* **Exercise description**
Lines from the entries below that hold "Jogja" form the answer; copy all of them.

* **Dataset excerpts**
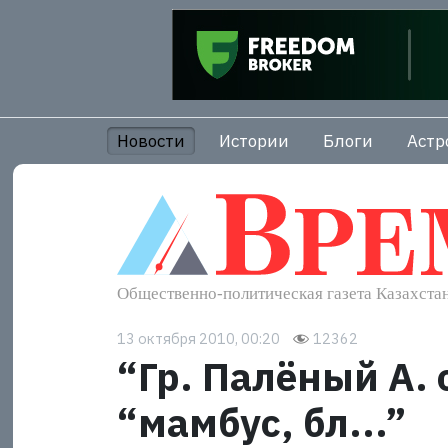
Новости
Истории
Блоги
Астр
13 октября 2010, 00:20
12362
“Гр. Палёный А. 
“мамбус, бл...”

...

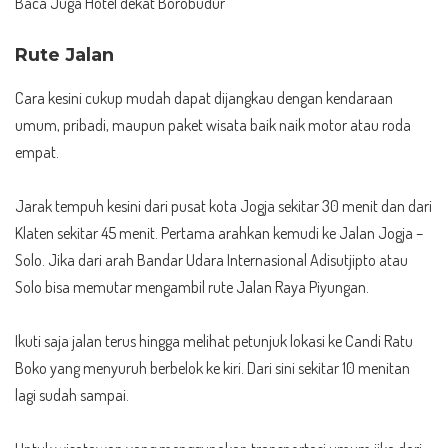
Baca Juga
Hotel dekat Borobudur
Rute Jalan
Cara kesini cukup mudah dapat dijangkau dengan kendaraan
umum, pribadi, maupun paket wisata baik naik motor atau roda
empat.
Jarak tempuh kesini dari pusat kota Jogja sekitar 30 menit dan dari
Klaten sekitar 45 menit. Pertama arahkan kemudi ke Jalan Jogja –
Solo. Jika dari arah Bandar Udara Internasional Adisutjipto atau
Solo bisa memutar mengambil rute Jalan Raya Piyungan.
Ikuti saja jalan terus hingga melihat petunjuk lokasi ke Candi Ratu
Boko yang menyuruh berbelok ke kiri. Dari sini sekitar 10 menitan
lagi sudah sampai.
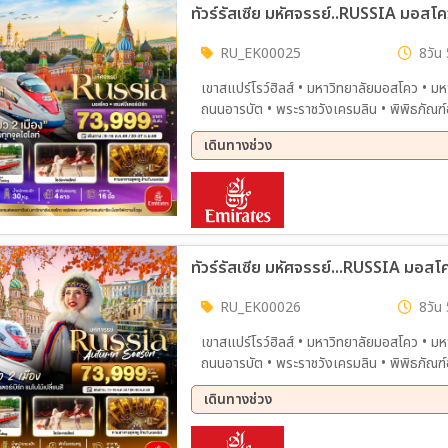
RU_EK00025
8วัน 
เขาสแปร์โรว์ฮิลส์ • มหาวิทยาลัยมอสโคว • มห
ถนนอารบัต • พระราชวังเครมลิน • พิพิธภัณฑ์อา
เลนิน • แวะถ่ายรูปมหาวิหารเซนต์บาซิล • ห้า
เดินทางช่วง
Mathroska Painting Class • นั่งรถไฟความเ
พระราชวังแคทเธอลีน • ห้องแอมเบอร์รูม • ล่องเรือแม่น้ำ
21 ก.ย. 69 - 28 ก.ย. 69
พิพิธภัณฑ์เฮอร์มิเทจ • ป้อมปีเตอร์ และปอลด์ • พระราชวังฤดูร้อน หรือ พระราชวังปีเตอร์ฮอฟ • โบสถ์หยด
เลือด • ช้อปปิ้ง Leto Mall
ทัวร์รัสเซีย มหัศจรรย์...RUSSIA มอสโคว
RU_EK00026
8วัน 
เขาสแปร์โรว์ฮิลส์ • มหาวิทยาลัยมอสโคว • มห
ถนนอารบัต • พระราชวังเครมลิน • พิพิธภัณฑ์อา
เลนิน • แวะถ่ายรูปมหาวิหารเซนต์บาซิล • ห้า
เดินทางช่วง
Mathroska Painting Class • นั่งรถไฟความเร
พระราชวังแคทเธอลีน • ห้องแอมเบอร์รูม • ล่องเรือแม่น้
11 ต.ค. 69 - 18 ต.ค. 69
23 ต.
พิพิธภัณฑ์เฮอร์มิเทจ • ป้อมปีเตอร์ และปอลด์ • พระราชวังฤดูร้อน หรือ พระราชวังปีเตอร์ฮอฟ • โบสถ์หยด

* **Task output**
Jarak tempuh kesini dari pusat kota Jogja sekitar 30 menit dan dari
Klaten sekitar 45 menit. Pertama arahkan kemudi ke Jalan Jogja –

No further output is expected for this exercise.